(Dataset records)
────────────────────
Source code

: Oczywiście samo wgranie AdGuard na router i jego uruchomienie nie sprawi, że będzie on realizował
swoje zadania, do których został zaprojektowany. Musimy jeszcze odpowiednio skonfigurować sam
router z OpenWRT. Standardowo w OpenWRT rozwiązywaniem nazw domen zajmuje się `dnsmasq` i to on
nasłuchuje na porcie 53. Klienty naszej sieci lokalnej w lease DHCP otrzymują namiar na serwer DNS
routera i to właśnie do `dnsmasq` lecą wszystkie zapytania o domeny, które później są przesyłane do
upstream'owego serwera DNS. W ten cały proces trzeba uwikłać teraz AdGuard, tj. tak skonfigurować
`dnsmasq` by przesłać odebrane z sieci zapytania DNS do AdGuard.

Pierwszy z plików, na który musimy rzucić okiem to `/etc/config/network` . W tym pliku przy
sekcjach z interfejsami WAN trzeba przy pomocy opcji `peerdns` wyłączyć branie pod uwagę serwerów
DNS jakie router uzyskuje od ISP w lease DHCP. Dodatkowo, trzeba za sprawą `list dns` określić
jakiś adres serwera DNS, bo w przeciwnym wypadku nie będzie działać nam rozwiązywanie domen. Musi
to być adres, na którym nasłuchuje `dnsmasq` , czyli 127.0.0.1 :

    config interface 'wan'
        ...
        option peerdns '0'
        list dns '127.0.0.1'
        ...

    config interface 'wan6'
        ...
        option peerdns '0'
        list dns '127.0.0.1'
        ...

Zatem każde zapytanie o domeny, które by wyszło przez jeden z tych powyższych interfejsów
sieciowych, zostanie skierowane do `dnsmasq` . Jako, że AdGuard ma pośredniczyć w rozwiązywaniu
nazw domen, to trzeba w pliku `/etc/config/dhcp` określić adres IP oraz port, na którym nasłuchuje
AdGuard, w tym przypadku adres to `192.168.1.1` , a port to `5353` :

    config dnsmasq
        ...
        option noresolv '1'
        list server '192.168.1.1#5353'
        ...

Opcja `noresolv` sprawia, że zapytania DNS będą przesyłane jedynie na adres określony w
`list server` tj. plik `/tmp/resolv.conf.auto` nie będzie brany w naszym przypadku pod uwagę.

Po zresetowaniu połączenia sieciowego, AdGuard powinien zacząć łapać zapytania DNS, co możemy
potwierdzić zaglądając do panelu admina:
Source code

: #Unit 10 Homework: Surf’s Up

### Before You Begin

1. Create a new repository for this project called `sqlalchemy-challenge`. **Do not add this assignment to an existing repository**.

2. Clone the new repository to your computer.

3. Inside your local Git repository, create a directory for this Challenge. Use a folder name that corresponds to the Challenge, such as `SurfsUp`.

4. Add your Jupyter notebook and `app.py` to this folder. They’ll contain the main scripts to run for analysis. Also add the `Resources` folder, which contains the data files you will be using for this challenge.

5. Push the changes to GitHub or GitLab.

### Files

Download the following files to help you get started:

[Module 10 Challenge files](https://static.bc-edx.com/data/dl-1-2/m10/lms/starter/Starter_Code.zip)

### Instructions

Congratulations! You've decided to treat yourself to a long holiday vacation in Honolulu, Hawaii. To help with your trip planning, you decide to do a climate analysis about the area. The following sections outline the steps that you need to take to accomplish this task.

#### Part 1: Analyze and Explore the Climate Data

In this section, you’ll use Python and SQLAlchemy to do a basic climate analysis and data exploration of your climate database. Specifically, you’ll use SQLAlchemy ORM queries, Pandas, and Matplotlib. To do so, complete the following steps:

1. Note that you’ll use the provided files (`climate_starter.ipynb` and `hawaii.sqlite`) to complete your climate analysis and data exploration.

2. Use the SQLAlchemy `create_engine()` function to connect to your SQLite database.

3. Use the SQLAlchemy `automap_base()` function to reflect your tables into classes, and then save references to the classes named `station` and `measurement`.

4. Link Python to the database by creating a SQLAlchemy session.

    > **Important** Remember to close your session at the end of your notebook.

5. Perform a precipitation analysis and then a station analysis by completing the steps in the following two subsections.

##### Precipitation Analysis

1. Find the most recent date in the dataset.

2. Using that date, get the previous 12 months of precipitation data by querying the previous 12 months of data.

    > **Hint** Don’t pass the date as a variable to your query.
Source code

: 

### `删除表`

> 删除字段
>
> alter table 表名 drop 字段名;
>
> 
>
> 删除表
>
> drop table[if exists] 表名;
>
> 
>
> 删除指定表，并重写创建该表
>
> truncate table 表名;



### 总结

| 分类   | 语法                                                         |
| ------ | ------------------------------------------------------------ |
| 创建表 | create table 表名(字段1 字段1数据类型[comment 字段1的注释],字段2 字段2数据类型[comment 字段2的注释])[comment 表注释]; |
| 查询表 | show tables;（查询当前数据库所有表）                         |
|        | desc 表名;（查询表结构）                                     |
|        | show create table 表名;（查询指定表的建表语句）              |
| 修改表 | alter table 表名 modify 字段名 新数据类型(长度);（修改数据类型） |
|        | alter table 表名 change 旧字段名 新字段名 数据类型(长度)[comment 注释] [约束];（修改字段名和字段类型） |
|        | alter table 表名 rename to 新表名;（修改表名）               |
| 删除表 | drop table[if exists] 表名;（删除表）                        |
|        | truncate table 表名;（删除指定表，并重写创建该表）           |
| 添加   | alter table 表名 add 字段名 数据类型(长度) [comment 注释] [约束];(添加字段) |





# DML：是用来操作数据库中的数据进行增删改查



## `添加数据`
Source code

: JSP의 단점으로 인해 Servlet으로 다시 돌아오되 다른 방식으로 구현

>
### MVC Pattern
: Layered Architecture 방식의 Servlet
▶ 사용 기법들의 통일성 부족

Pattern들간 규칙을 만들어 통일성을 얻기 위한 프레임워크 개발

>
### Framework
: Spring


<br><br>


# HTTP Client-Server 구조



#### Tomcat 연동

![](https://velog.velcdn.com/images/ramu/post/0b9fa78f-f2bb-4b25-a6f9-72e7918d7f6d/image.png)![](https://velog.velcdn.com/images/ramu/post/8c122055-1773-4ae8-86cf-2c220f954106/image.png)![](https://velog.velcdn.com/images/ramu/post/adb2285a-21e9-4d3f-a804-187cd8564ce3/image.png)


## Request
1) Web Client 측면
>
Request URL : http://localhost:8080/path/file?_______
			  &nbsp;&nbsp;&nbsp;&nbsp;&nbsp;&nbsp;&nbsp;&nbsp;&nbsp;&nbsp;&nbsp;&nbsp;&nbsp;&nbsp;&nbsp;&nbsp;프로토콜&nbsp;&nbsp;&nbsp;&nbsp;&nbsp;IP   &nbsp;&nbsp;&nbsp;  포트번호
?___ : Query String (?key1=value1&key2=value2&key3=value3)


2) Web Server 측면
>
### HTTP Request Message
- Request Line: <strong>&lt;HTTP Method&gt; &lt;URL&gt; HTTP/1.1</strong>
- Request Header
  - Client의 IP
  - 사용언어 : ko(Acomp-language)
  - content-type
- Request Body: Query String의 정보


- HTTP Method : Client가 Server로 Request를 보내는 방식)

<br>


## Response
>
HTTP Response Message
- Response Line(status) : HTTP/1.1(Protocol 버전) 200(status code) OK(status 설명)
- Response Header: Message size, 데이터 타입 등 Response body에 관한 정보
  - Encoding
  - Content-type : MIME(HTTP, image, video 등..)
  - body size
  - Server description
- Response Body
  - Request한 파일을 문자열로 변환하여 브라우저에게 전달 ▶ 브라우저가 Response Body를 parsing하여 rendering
────────────────────
## [ACTIVITY]
Copy the data from its very beginning through the line containing "DNS do AdGuard.", keeping both ends.

## [EXERCISE RESULT]
Source code

: Oczywiście samo wgranie AdGuard na router i jego uruchomienie nie sprawi, że będzie on realizował
swoje zadania, do których został zaprojektowany. Musimy jeszcze odpowiednio skonfigurować sam
router z OpenWRT. Standardowo w OpenWRT rozwiązywaniem nazw domen zajmuje się `dnsmasq` i to on
nasłuchuje na porcie 53. Klienty naszej sieci lokalnej w lease DHCP otrzymują namiar na serwer DNS
routera i to właśnie do `dnsmasq` lecą wszystkie zapytania o domeny, które później są przesyłane do
upstream'owego serwera DNS. W ten cały proces trzeba uwikłać teraz AdGuard, tj. tak skonfigurować
`dnsmasq` by przesłać odebrane z sieci zapytania DNS do AdGuard.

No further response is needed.